**Aufgaben**
a. Wie viele Syrer haben laut dem Text über die Asylunterkunft in Moritzburg inzwischen eine Aufenthaltserlaubnis erhalten?
b. Schreiben Sie aus dem Text über die Moritzburger Asylunterkunft alles von „Moritzburg. Das alles“ bis einschließlich „eines mit Privatsphäre.“ ab.
c. Setzen Sie den Text über die Asylunterkunft in Moritzburg im Anschluss an seinen letzten Satz fort.

**Quelle**
# # #

Moritzburg. Das alles beherrschende Thema unter den jungen Männern am Camp heißt „Wohnung und Job“. Camp, so nennen Bewohner und Helfer die Asylunterkunft in Moritzburg. Zu den 32 Syrern, die inzwischen eine Aufenthaltserlaubnis erhalten haben, gehören auch Somar und Mahmoud. Sie könnten jetzt durchstarten, eigene vier Wände beziehen und sich ein normales Leben aufbauen, eines mit Privatsphäre.

# # #

**Vorliegende Daten**
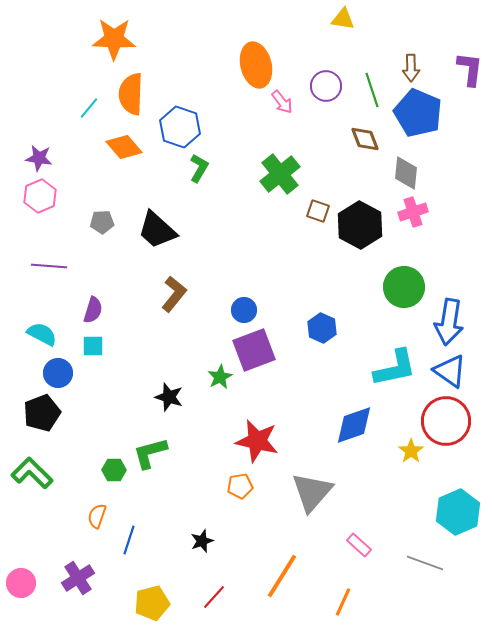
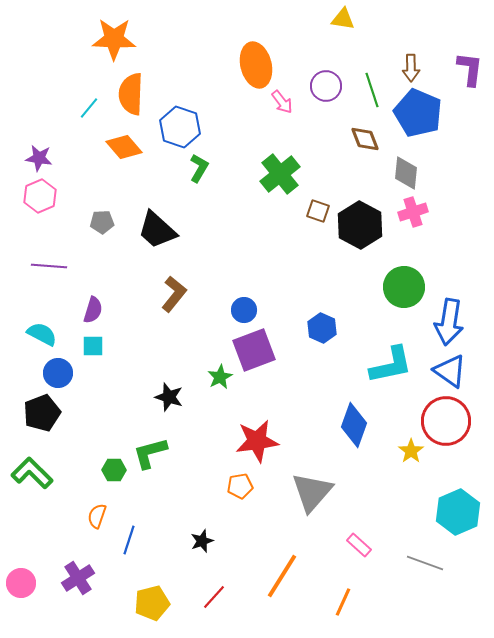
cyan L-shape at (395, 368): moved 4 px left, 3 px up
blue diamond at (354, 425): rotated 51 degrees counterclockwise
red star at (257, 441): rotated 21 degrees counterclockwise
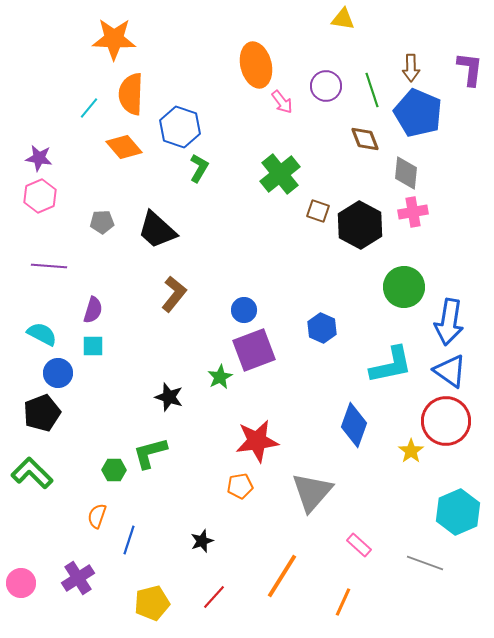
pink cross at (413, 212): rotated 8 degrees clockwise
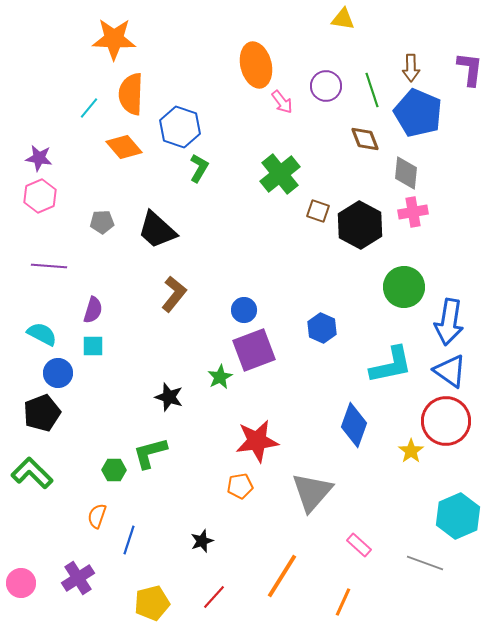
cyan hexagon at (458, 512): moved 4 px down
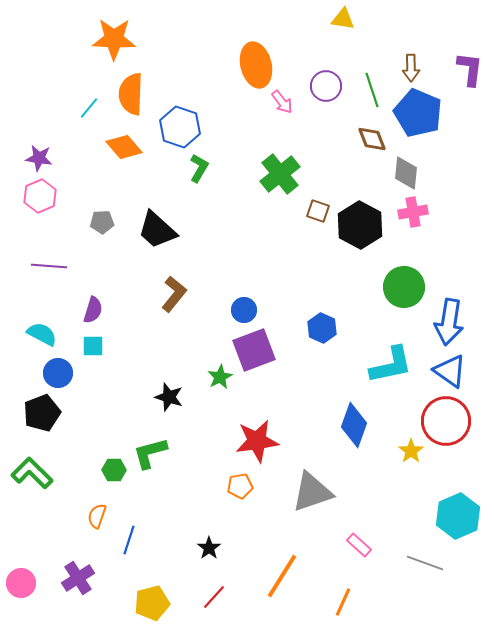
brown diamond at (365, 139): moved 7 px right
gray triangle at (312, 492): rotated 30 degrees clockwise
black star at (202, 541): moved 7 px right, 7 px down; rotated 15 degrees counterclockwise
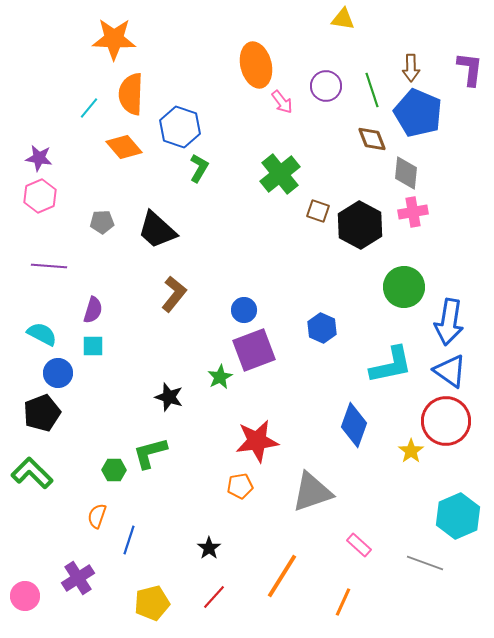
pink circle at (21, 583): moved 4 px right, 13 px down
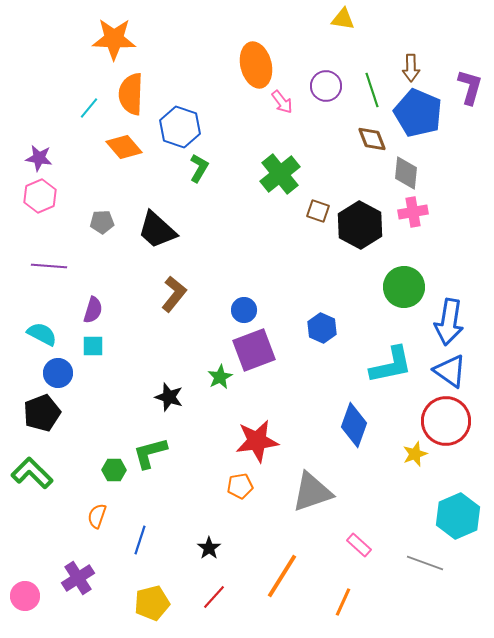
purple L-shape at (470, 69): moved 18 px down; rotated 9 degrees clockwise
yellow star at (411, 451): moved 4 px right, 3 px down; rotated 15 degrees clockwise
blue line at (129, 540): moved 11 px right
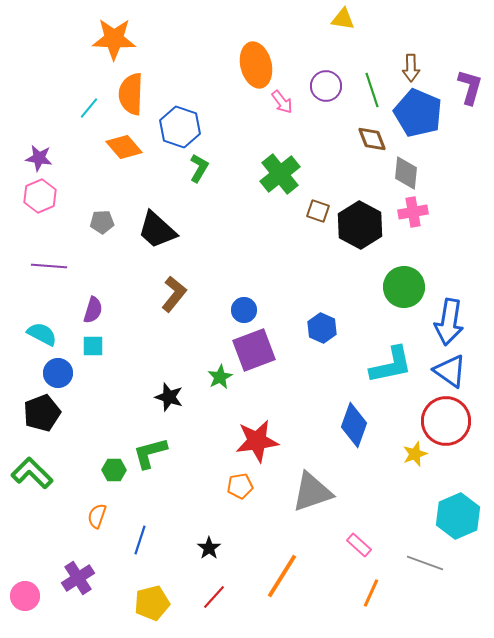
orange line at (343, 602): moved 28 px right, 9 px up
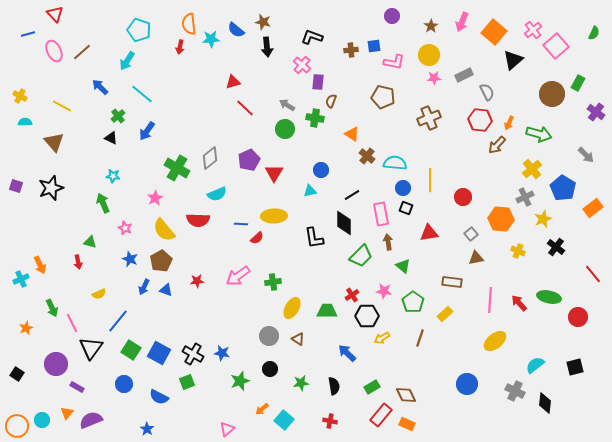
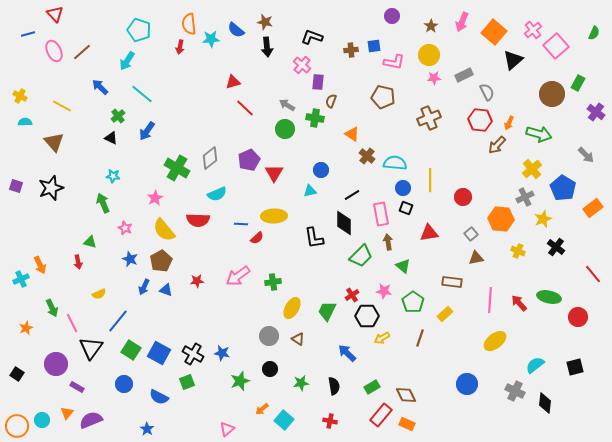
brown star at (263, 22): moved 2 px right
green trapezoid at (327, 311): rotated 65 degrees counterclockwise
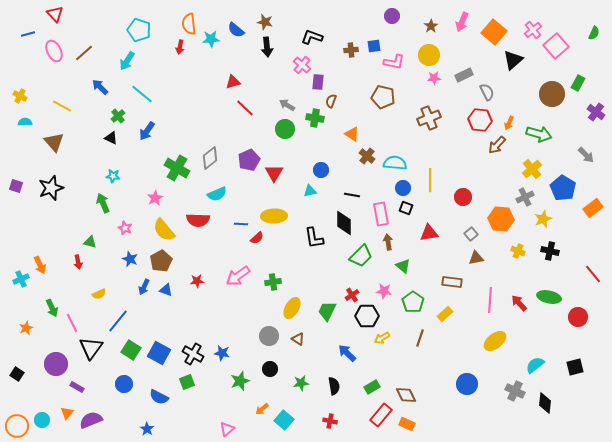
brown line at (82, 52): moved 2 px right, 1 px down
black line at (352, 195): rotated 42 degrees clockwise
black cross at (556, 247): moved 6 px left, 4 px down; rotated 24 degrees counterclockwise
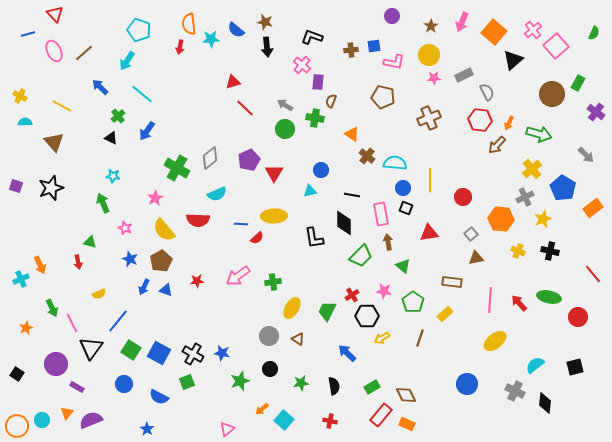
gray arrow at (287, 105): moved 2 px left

# # #

**Lösungen**
a. 32 Syrer haben inzwischen eine Aufenthaltserlaubnis erhalten.

b.
Moritzburg. Das alles beherrschende Thema unter den jungen Männern am Camp heißt „Wohnung und Job“. Camp, so nennen Bewohner und Helfer die Asylunterkunft in Moritzburg. Zu den 32 Syrern, die inzwischen eine Aufenthaltserlaubnis erhalten haben, gehören auch Somar und Mahmoud. Sie könnten jetzt durchstarten, eigene vier Wände beziehen und sich ein normales Leben aufbauen, eines mit Privatsphäre.

c.
Stattdessen kommen sie nicht weg aus der schäbigen Gemeinschaftsunterkunft mit den Drei- bis Sechsbettzimmern. „Ich suche im Internet nach Wohnungsangeboten in Dresden und Radebeul“, erzählt der 25-jährige Somar Alali-Alhossin. „Aber oft heißt es: Flüchtlinge? Nein!“ Auch sein Kumpel Mahmoud Khallouf, 24, hält schon seit zwei Monaten Ausschau. Vergebens. Dankbar sind sie für die große Unterstützung durch ihre Patin Regina Hamborg, von der sie als „Mama Regina“ sprechen.

Ein Freund, ebenfalls Syrer, stößt hinzu und bringt ein klein wenig Hoffnung mit. Er kommt gerade von einer Wohnungsbesichtigung in Dresden. Der fünften in einem halben Jahr, mehr Angebote gab es nicht. Diesmal könnte es klappen. Aber Grit Saathoff von der Initiative Moritzburg - Ort der Vielfalt zügelt ihre Vorfreude. Zu viel hat sie schon erlebt, seitdem sie die Campbewohner bei der Suche nach einer eigenen Bleibe begleitet.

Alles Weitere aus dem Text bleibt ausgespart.